There's no such thing as a "magic SAR prediction black box' whede you feed it structures and it comes back with affinity/efficacy data, unfortunately... most of the predictioms in this thread are the work of human minds drawing conclusions from already published data on drug SAR/effects.
You can find molecular dynamics or protien-ligand docking calculation software like CHARMM or GROMACS. However those programs are meant for situations where you already have a high accuracy model of the receptor in question, preferably from X-ray diffraction studies of the receptor in crystalline form. However because many receptors are typically anchored to the cell wall it can be an uphill journey to find conditions that allow a technician to both isolate the receptor in question as well as support the growth of flawless homogenous crystals of your receptor protien (plus bound ligand) that are big enough to handle and image with a cyclotron. A lot of effort is being made to derive means for recovering accurate protien structures in the solution phase just because crystallization of protiens is a black art at the best of times and seemingly impossible in the harder cases.

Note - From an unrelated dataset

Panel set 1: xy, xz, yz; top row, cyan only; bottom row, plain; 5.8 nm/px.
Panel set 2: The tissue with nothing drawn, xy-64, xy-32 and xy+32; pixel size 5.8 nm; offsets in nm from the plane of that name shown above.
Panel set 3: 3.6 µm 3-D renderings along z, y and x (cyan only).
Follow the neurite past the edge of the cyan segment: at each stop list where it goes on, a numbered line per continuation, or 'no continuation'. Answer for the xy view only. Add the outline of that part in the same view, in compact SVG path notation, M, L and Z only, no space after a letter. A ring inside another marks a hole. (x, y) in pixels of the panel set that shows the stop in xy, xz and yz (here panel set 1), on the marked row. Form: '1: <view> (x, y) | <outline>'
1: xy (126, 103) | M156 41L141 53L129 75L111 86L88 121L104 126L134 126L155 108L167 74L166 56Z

If you don't have the luck to have access to a good model of your target receptor, you can find a homologous receptor with a solved tertiary structure that shares a significant amount of its amino acid sequence witn your target and modify the structure accordingly, working on the assumption that the structural differences don't wildly change the shape of the receptor. I recall seeing quite a few models of different GPCRs that were based on the structure of bovine rhodopsin, for instance, because it was one of the few GPCRs people could get reasonably pure and coax into a cryatalline form.
As a last resort there is also de novo protein folding, like what Folding@Home does. However, given that protien folding is NP-complete (easy to verify a correct solution, but incredibly difficult to come up with a solution), this method takes an incredible amount of time and computational power to produce results even for protiens of relatively short length. The amount of possible configurations for each amino acid grows exponentially with every additional one so a GPCR with a few hundred to a thousand amino acids would take longer than the age of the universe to exhaust every potential conformation.
So anyway, unless you have a set of accurate models for all the receptors common to psychoactive drug effects, you're mlre likely to only be able to come up with the predicted affinity at a few receptors. Even then you'd need to mess with some pretty fancy software meant for academics and invsst some serious CPU time.